Data section:

- - - - - - -

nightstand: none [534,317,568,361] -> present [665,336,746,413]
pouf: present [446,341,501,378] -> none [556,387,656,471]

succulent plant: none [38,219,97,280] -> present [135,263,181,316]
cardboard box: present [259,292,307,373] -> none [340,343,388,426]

- - - - - - -

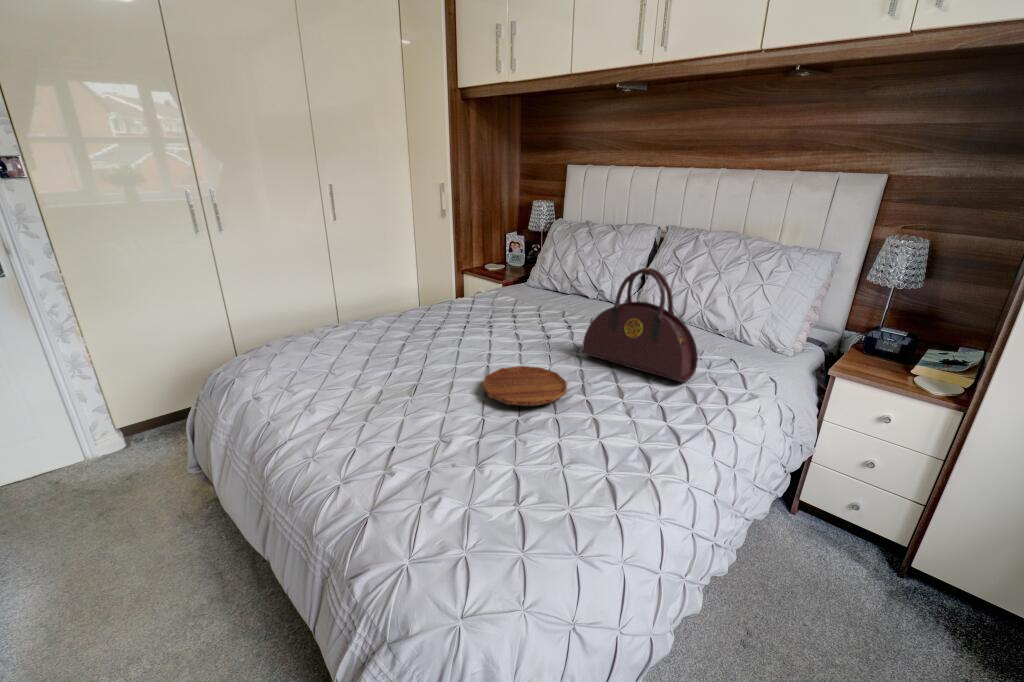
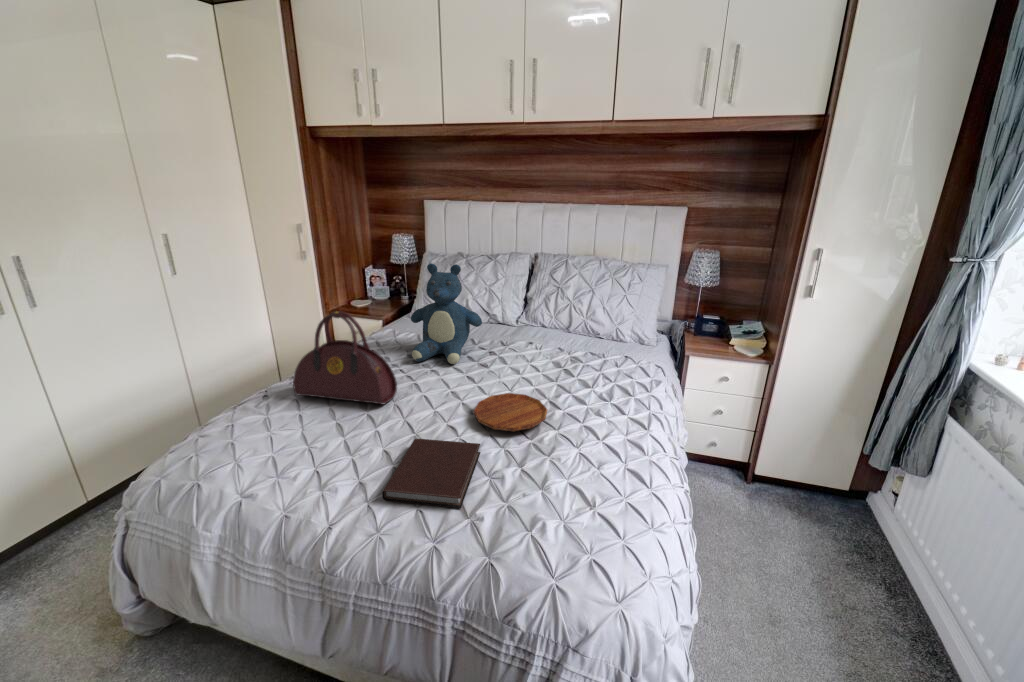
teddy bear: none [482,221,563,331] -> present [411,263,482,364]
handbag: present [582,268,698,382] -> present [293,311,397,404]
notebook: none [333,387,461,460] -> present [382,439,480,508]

- - - - - - -

Problem to solve: Nothing should appear in the answer except the lines above from the line with "nightstand: none [534,317,568,361]" through the line with "cardboard box: present", both included, written out exactly.

Output of the task:
nightstand: none [534,317,568,361] -> present [665,336,746,413]
pouf: present [446,341,501,378] -> none [556,387,656,471]

succulent plant: none [38,219,97,280] -> present [135,263,181,316]
cardboard box: present [259,292,307,373] -> none [340,343,388,426]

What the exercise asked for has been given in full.